6. Service isn't SOAP, SOAP isn't HTTP

Having some basic guidance for what to use is a good idea as discussed above, but there is one myth I have hit on a few occasions so I’ll put it straight here: SOA doesn't mean SOAP, SOAP doesn't mean you always use HTTP (it can be sent over JMS or SMTP for example). It may be that when defining your principles you select SOAP, which is fine (I'm not against SOAP - see note below), but there may well be times when XML over JMS, or a JSON REST service would be appropriate. If it looks like I’m picking a specific example of the wider point from #5, then that’s because I am. This is just a case of exceptions to a principle, but I keep seeing people try to make SOAP do everything, or use HTTP for everything when XML over JMS, or when a binary message would be better. First the principle shouldn’t just say SOAP over HTTP (unless you never need reliability, you have a reason not to use a queueing technology, or because you like the WS-* extensions) – most SOA architectures need both HTTP and a queue (be it MSMQ, IBM WMQ or JMS), but furthermore SOAP isn’t the answer to everything.

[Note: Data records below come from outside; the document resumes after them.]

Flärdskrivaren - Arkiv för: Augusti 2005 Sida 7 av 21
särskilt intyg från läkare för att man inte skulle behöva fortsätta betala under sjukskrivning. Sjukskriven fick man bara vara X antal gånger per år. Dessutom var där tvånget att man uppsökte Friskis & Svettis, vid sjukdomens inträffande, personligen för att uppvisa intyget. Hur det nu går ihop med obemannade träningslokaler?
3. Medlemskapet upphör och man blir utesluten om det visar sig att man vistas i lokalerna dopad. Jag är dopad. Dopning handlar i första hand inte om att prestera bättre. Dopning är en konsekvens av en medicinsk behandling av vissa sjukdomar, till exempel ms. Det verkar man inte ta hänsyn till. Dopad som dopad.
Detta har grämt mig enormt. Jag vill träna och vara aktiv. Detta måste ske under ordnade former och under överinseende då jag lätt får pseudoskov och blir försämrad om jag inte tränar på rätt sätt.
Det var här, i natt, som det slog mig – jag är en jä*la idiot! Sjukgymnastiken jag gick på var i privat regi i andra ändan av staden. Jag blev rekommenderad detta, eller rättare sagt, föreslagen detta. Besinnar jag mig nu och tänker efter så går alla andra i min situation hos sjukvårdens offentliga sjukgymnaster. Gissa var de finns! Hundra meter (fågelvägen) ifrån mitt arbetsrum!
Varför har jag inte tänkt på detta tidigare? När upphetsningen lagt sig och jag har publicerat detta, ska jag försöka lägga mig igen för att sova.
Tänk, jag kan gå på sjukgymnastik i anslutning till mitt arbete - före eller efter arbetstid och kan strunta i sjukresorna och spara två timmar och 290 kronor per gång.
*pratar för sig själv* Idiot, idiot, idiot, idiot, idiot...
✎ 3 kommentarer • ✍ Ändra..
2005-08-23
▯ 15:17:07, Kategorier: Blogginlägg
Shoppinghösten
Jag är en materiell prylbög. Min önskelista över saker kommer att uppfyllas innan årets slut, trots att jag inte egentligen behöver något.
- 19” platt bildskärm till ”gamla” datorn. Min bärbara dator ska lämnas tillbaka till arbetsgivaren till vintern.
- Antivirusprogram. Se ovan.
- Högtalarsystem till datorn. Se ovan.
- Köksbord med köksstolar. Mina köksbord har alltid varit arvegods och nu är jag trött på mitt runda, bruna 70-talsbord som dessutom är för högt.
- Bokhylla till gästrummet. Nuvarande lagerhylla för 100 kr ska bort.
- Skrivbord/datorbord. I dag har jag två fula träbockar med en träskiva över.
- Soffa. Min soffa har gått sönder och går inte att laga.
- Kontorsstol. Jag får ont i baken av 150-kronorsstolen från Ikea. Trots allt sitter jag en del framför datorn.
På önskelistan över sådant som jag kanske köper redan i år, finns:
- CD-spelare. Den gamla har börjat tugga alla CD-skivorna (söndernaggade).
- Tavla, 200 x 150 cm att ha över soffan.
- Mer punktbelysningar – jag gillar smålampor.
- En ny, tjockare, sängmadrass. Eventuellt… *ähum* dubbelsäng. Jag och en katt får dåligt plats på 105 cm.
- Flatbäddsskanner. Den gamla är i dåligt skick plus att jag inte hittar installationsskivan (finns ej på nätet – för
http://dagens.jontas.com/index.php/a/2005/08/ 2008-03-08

Note on SOAP: As a slight aside, a lot of people don’t like SOAP but I do. Not because of the elegance of the specification (I personally think WSDL is as ugly a standard as you might expect from a committee), but because there are so many tools available which can automatically present/consume SOAP messages (e.g. wsdl2java), or test them (e.g. soapui). Plus who needs the hassel of writing their own custom standard? I can see the arguments behind REST, and if you want smaller messages JSON is a very fine approach. The argument I don't quite understand is that "SOAP is inefficient". XML is verbose and as such a bit bloated and inefficient (that’s true), but I don't see that SOAP is any more inefficient than XML. XML vs JSON I get, but SOAP vs XML? Nope. For the price of a couple of extra envelope nodes, you get all the interoperability of the SOAP stack. You don't have to do dynamic discovery or use the WS header standards if you don't want to.

That’s all folks

Well that rather lengthy selection is my tips for common pit falls of “doing SOA”. Hope it helps.